- **PROBLEM REQUIREMENTS**: Reproduce every one of the records below word for word, keeping each line unchanged.

(Extracted data entries)
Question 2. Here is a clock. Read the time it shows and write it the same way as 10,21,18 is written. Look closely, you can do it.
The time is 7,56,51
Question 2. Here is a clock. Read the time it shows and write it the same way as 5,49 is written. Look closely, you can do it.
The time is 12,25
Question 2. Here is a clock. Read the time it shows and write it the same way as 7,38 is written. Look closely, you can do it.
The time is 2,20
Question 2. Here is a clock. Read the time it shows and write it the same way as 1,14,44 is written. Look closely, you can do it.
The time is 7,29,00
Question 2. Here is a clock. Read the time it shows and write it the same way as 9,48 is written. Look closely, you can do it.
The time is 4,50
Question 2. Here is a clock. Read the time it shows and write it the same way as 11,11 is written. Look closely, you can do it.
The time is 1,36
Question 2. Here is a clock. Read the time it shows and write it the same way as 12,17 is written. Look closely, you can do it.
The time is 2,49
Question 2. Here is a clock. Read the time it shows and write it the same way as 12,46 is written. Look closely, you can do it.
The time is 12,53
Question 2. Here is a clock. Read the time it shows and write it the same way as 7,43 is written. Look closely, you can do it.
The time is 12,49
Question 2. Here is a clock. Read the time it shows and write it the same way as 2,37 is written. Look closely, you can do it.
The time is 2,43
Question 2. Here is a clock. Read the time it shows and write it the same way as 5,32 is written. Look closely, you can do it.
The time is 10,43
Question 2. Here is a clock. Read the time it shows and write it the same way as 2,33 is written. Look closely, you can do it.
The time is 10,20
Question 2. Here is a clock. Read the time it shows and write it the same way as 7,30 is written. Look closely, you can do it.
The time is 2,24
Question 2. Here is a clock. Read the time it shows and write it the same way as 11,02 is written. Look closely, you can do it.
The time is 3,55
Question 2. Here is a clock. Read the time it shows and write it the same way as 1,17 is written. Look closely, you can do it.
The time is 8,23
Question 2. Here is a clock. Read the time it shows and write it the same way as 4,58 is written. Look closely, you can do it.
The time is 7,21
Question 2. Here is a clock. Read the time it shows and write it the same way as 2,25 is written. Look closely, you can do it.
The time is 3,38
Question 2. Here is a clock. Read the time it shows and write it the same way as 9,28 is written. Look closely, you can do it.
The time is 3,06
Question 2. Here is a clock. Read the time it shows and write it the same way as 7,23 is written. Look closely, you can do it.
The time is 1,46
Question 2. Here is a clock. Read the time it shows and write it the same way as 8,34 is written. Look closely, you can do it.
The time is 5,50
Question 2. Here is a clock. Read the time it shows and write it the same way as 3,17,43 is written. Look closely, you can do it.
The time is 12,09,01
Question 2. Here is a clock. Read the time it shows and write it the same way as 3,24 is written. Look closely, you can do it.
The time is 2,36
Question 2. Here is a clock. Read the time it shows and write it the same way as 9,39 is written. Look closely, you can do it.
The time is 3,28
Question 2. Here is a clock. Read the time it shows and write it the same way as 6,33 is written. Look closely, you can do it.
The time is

- **THE RESULT**:
Question 2. Here is a clock. Read the time it shows and write it the same way as 10,21,18 is written. Look closely, you can do it.
The time is 7,56,51
Question 2. Here is a clock. Read the time it shows and write it the same way as 5,49 is written. Look closely, you can do it.
The time is 12,25
Question 2. Here is a clock. Read the time it shows and write it the same way as 7,38 is written. Look closely, you can do it.
The time is 2,20
Question 2. Here is a clock. Read the time it shows and write it the same way as 1,14,44 is written. Look closely, you can do it.
The time is 7,29,00
Question 2. Here is a clock. Read the time it shows and write it the same way as 9,48 is written. Look closely, you can do it.
The time is 4,50
Question 2. Here is a clock. Read the time it shows and write it the same way as 11,11 is written. Look closely, you can do it.
The time is 1,36
Question 2. Here is a clock. Read the time it shows and write it the same way as 12,17 is written. Look closely, you can do it.
The time is 2,49
Question 2. Here is a clock. Read the time it shows and write it the same way as 12,46 is written. Look closely, you can do it.
The time is 12,53
Question 2. Here is a clock. Read the time it shows and write it the same way as 7,43 is written. Look closely, you can do it.
The time is 12,49
Question 2. Here is a clock. Read the time it shows and write it the same way as 2,37 is written. Look closely, you can do it.
The time is 2,43
Question 2. Here is a clock. Read the time it shows and write it the same way as 5,32 is written. Look closely, you can do it.
The time is 10,43
Question 2. Here is a clock. Read the time it shows and write it the same way as 2,33 is written. Look closely, you can do it.
The time is 10,20
Question 2. Here is a clock. Read the time it shows and write it the same way as 7,30 is written. Look closely, you can do it.
The time is 2,24
Question 2. Here is a clock. Read the time it shows and write it the same way as 11,02 is written. Look closely, you can do it.
The time is 3,55
Question 2. Here is a clock. Read the time it shows and write it the same way as 1,17 is written. Look closely, you can do it.
The time is 8,23
Question 2. Here is a clock. Read the time it shows and write it the same way as 4,58 is written. Look closely, you can do it.
The time is 7,21
Question 2. Here is a clock. Read the time it shows and write it the same way as 2,25 is written. Look closely, you can do it.
The time is 3,38
Question 2. Here is a clock. Read the time it shows and write it the same way as 9,28 is written. Look closely, you can do it.
The time is 3,06
Question 2. Here is a clock. Read the time it shows and write it the same way as 7,23 is written. Look closely, you can do it.
The time is 1,46
Question 2. Here is a clock. Read the time it shows and write it the same way as 8,34 is written. Look closely, you can do it.
The time is 5,50
Question 2. Here is a clock. Read the time it shows and write it the same way as 3,17,43 is written. Look closely, you can do it.
The time is 12,09,01
Question 2. Here is a clock. Read the time it shows and write it the same way as 3,24 is written. Look closely, you can do it.
The time is 2,36
Question 2. Here is a clock. Read the time it shows and write it the same way as 9,39 is written. Look closely, you can do it.
The time is 3,28
Question 2. Here is a clock. Read the time it shows and write it the same way as 6,33 is written. Look closely, you can do it.
The time is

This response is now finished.